Jan Garbarek & The Hilliard Ensemble - Officium Novum

The third collaborative album from these artists expands their unique sound world

Record and Artist Details

Composer or Director: Pérotin, Anonymous

Genre:

Vocal

Label: ECM New Series

Media Format: CD or Download

Media Runtime: 0

Mastering:

Stereo

Catalogue Number: 4763855

Tracks:

Composition Artist Credit
Alleluia, Nativitas Pérotin, Composer
Pérotin, Composer
Hilliard Ensemble
Jan Garbarek, Saxophones
Russian Orthodox Chant: Various Anonymous, Composer
Anonymous, Composer
Hilliard Ensemble
Jan Garbarek, Saxophones
Byzantine chant: various Anonymous, Composer
Anonymous, Composer
Hilliard Ensemble
Jan Garbarek, Saxophones

There’s something strangely captivating about hearing Jan Garbarek and the Hilliards chase each other across the centuries to the music of the 13th-century European composer Pérotin. The frisson created between the Hilliards’ chaste vocalising and the raw wailing of Garbarek’s saxophone manifests as scared versus profane, like a chilled jazzer idling against a church wall, his brow shaded by a well-worn trilby, improvising effortlessly while choristers intone the word of God.

The programme here ranges from Byzantine chant, through dancing Pérotin to two richly harmonised works of Garbarek’s own devising, the second, We are the stars, one of the programme’s undoubted highlights.

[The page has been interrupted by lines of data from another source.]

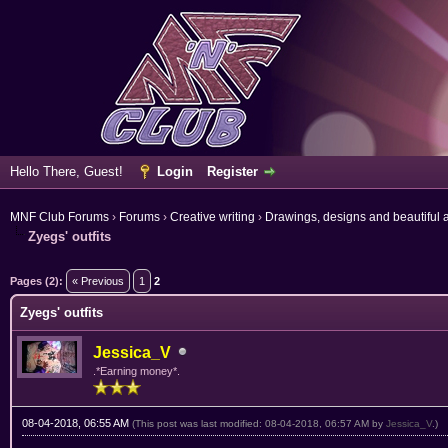
Hello There, Guest!
Login
Register
MNF Club Forums
›
Forums
›
Creative writing
›
Drawings, designs and beautiful a
Zyegs' outfits
ge
Pages (2):
« Previous
1
2
Zyegs' outfits
Jessica_V
.*Earning money*.
08-04-2018, 06:55 AM
(This post was last modified: 08-04-2018, 06:57 AM by
Jessica_V
.)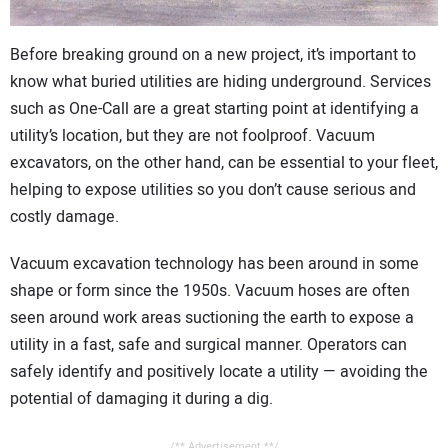
CONTACT US
Before breaking ground on a new project, it’s important to
know what buried utilities are hiding underground. Services
such as One-Call are a great starting point at identifying a
utility’s location, but they are not foolproof. Vacuum
excavators, on the other hand, can be essential to your fleet,
helping to expose utilities so you don’t cause serious and
costly damage.
Vacuum excavation technology has been around in some
shape or form since the 1950s. Vacuum hoses are often
seen around work areas suctioning the earth to expose a
utility in a fast, safe and surgical manner. Operators can
safely identify and positively locate a utility — avoiding the
potential of damaging it during a dig.
/** Advertisement **/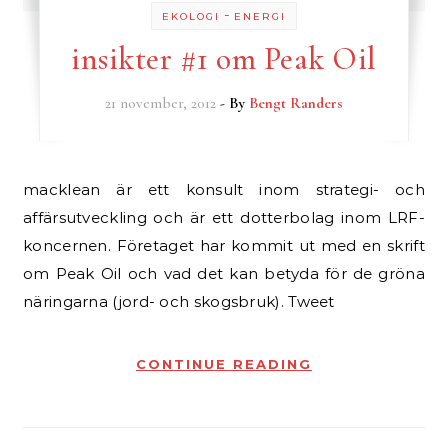
-
EKOLOGI
ENERGI
insikter #1 om Peak Oil
21 november, 2012
- By
Bengt Randers
macklean är ett konsult inom strategi- och
affärsutveckling och är ett dotterbolag inom LRF-
koncernen. Företaget har kommit ut med en skrift
om Peak Oil och vad det kan betyda för de gröna
näringarna (jord- och skogsbruk). Tweet
CONTINUE READING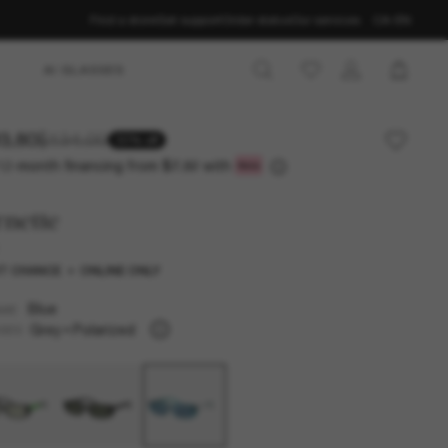
Find a store
Get support
Order status
Our services
CA-EN
AI GLASSES
3.80
$134.00
30% off
12-month financing from
with
$7.82
nette
T CHANCE
ONLINE ONLY
Blue
AME
Grey
Polarized
SES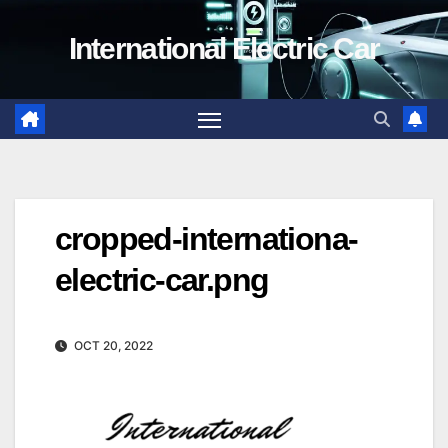
Skip
International Electric Car
to
content
cropped-internationa-
electric-car.png
OCT 20, 2022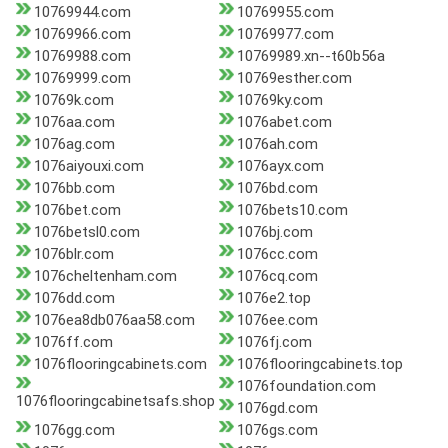
10769944.com
10769955.com
10769966.com
10769977.com
10769988.com
10769989.xn--t60b56a
10769999.com
10769esther.com
10769k.com
10769ky.com
1076aa.com
1076abet.com
1076ag.com
1076ah.com
1076aiyouxi.com
1076ayx.com
1076bb.com
1076bd.com
1076bet.com
1076bets10.com
1076betsl0.com
1076bj.com
1076blr.com
1076cc.com
1076cheltenham.com
1076cq.com
1076dd.com
1076e2.top
1076ea8db076aa58.com
1076ee.com
1076ff.com
1076fj.com
1076flooringcabinets.com
1076flooringcabinets.top
1076foundation.com
1076flooringcabinetsafs.shop
1076gd.com
1076gg.com
1076gs.com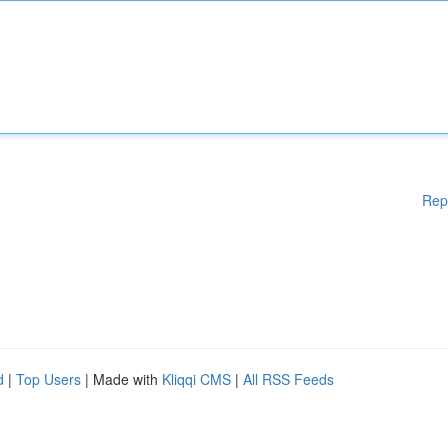
Rep
d
|
Top Users
| Made with
Kliqqi CMS
|
All RSS Feeds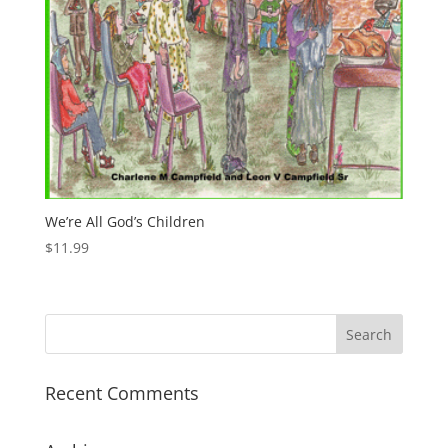
We’re All God’s Children
$
11.99
Recent Comments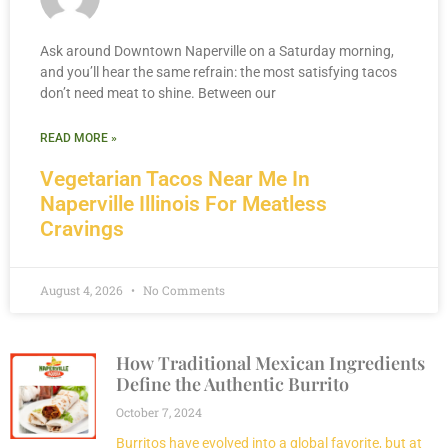
Ask around Downtown Naperville on a Saturday morning,
and you’ll hear the same refrain: the most satisfying tacos
don’t need meat to shine. Between our
READ MORE »
Vegetarian Tacos Near Me In
Naperville Illinois For Meatless
Cravings
August 4, 2026
No Comments
How Traditional Mexican Ingredients
Define the Authentic Burrito
October 7, 2024
Burritos have evolved into a global favorite, but at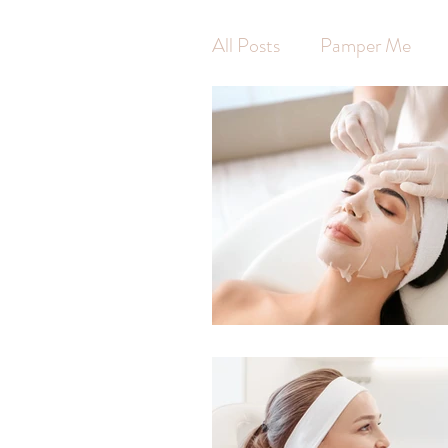
All Posts
Pamper Me
Waxing
Hot Stone 
Swedish Massage
Ar
Pregnancy Massage
Self Care
Self Wort
Massage
Jodie Finni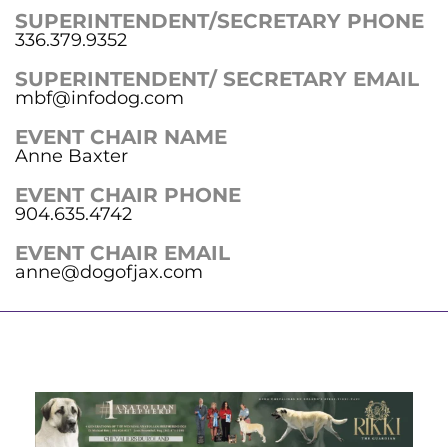
SUPERINTENDENT/SECRETARY PHONE
336.379.9352
SUPERINTENDENT/ SECRETARY EMAIL
mbf@infodog.com
EVENT CHAIR NAME
Anne Baxter
EVENT CHAIR PHONE
904.635.4742
EVENT CHAIR EMAIL
anne@dogofjax.com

Pivotal to the whole enterprise is the music of the 20th-century Armenian priest, composer, choir leader, singer, music ethnologist, music pedagogue and musicologist Komitas Vardapet, whose exotic modes set Garbarek off on ecstatic solo flights of fancy. Of particular interest is a trio of pieces that meld into a seamless 15-minute sequence, with an eight-minute piece “from the Lipovan Old Believers tradition” sandwiched between a Litany by Rimsky student Kedrov and an anonymous Dostonio est. Arvo Pärt’s Most Holy Mother of God is uncharacteristically varied in tempo and harmony, and sits well in its present context. As with its predecessors “Officium” (10/94) and “Mnemosyne” (5/99), “Officium Novum” circulates in the Austrian monastery of St Gerold where producer Manfred Eicher harnesses the generous and accommodating acoustic to bewitching effect. It’s a pretty seductive formula that still creates a fair measure of magic. You might not want to hear it every day but there will be some days when you’ll want to hear little else.